## TEXTO BASE:

========

Crítica: Vida é obra de arte em 'Saint Laurent'
"Saint Laurent - Estilista e Mártir" poderia ser o título da segunda produção francesa a tematizar o mítico criador da marca YSL.
Escolhido como representante da França e forte candidato a uma vaga entre os cinco finalistas na categoria de filme estrangeiro no próximo Oscar, o longa dirigido por Bertrand Bonello usa apenas o sobrenome do estilista no título para se distinguir do caricatural "Yves Saint Laurent", exibido nos cinemas em abril.
Escolha decisiva, pois a palavra "saint" ("santo", em francês) é a antítese do percurso de sexo, drogas e trasbordante narcisismo que o filme mostra. E, no entanto, se confunde com o martírio, o sacrifício a um ideal que permitiu ao estilista construir um império ao custo de muita autodestruição.
Divulgação | ||
Gaspard Ulliel, ao fundo, de branco, como Yves Saint Laurent |
FÓRMULA
Em vez de seguir a fórmula pronta de ascensão e queda, Bonello perverte as regras das cinebiografias, despreocupando-se da fidelidade para poder fazer de seu Saint Laurent um personagem.
No primeiro diálogo, o vemos de costas e em contraluz ao se registrar num hotel com o nome de Swann, referência ao protagonista do primeiro volume de "Em Busca do Tempo Perdido", de Marcel Proust, e também um jogo de palavras com "swan", que em inglês designa "cisne", o ex-patinho feio cujo canto derradeiro torna indistintas a tristeza e a beleza.

========

## TAREFAS A EXECUTAR:
1: Reproduza fielmente o segmento da crítica sobre o filme 'Saint Laurent' entre "Escolhido como representante" e "cinemas em abril.", inclusive.
2: Prossiga a crítica sobre o filme 'Saint Laurent' a partir da última frase apresentada.
Não é preciso consultar os itens.

Entradas de um conjunto de dados:
========

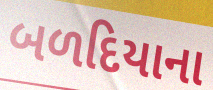
બળદિયાના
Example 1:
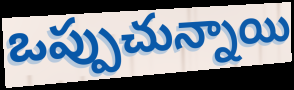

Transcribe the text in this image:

ఒప్పుచున్నాయి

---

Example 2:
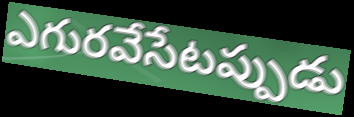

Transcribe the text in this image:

ఎగురవేసేటప్పుడు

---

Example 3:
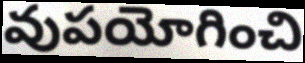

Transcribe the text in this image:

వుపయోగించి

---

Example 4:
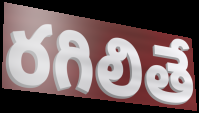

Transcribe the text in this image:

రగిలితే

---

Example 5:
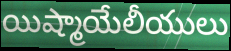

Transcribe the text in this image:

యిష్మాయేలీయులు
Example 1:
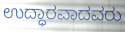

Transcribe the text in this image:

ಉದ್ಧಾರವಾದವರು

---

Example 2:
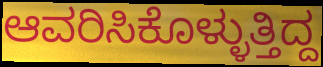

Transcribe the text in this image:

ಆವರಿಸಿಕೊಳ್ಳುತ್ತಿದ್ದ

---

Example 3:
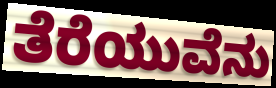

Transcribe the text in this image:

ತೆರೆಯುವೆನು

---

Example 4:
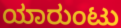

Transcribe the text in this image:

ಯಾರುಂಟು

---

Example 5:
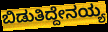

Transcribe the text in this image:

ಬಿಡುತಿದ್ದೇನಯ್ಯ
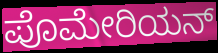
ಪೊಮೇರಿಯನ್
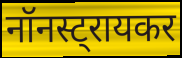
नॉनस्ट्रायकर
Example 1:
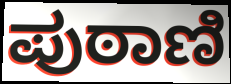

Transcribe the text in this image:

ಪುಠಾಣಿ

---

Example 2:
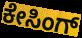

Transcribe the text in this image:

ಕೇಸಿಂಗ್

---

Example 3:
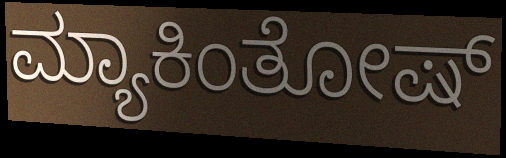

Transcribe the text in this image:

ಮ್ಯಾಕಿಂತೋಷ್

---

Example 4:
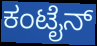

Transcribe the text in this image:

ಕಂಟೈನ್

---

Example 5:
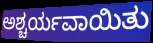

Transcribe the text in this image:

ಅಶ್ಚರ್ಯವಾಯಿತು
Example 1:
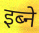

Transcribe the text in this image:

इब्ने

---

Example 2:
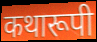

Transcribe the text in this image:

कथारूपी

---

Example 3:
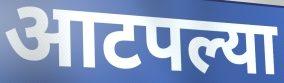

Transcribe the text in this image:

आटपल्या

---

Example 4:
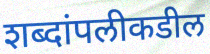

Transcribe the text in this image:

शब्दांपलीकडील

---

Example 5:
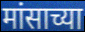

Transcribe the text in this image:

मांसाच्या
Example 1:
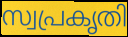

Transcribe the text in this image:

സ്വപ്രകൃതി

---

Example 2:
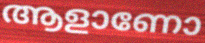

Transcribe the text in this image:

ആളാണോ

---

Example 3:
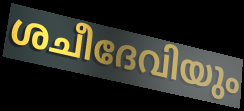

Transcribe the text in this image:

ശചീദേവിയും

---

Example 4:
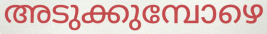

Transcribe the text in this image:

അടുക്കുമ്പോഴെ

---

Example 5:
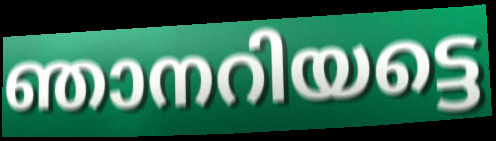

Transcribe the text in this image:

ഞാനറിയട്ടെ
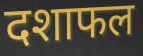
दशाफल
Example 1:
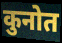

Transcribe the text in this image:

कुनोत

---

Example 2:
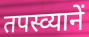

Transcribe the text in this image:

तपस्व्यानें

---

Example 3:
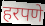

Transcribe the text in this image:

हरपणे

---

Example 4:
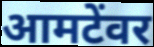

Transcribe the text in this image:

आमटेंवर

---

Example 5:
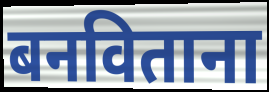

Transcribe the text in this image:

बनविताना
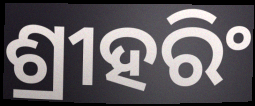
ଶ୍ରୀହରିଂ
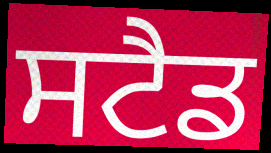
ਸਟੈਡ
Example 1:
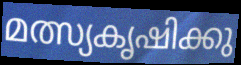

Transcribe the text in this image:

മത്സ്യകൃഷിക്കു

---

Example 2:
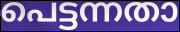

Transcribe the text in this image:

പെട്ടന്നതാ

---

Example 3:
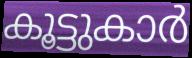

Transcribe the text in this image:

കൂട്ടുകാർ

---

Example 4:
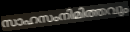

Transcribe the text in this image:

സാഹസംനിമിത്തവും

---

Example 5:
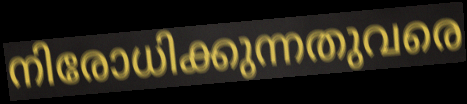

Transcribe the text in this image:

നിരോധിക്കുന്നതുവരെ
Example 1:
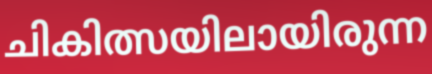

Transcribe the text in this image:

ചികിത്സയിലായിരുന്ന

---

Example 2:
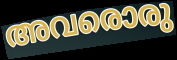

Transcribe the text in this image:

അവരൊരു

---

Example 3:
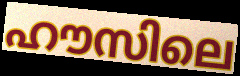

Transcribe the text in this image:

ഹൗസിലെ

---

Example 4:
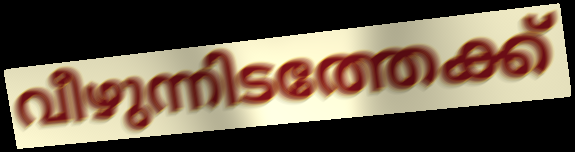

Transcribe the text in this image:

വീഴുന്നിടത്തേക്ക്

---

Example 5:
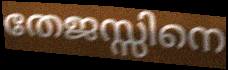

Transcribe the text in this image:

തേജസ്സിനെ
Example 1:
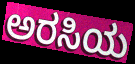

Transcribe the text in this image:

ಅರಸಿಯ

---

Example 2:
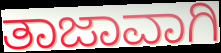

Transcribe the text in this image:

ತಾಜಾವಾಗಿ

========

## RESPOSTAS EM SEQUÊNCIA:
1:
Escolhido como representante da França e forte candidato a uma vaga entre os cinco finalistas na categoria de filme estrangeiro no próximo Oscar, o longa dirigido por Bertrand Bonello usa apenas o sobrenome do estilista no título para se distinguir do caricatural "Yves Saint Laurent", exibido nos cinemas em abril.

2:
Esta ideia que, no fim das contas, é um dos motores da moda não poderia deixar de estar no centro das atenções de "Saint Laurent".
O filme de Bonello reconstitui coleções, encena magnificamente um desfile ao final e mostra o estilista em seu apartamento-museu cercado por arte.
Mas esta fascinação pela beleza é também mórbida, está nas formas perfeitas extraídas do fluxo da vida, que afinal a consome e a degrada.
VISCONTI
Nesta obsessão de transformar a vida em obra de arte, "Saint Laurent" se aproxima de "Ludwig", o rei da Baviera que o cineasta italiano Luchino Visconti filmou em seu fascínio pela decadência.
Com o golpe de gênio de escolher Helmut Berger para encarnar Saint Laurent na velhice, Bonello não apenas flerta com o cinema de Visconti, do qual Berger foi amante e ícone.
Ao filmar o ator hoje mumificado assistindo a sua beleza intacta numa tela de TV, é a eterna obsessão pela supressão do tempo e da morte que Bonello atualiza com a delícia da crueldade.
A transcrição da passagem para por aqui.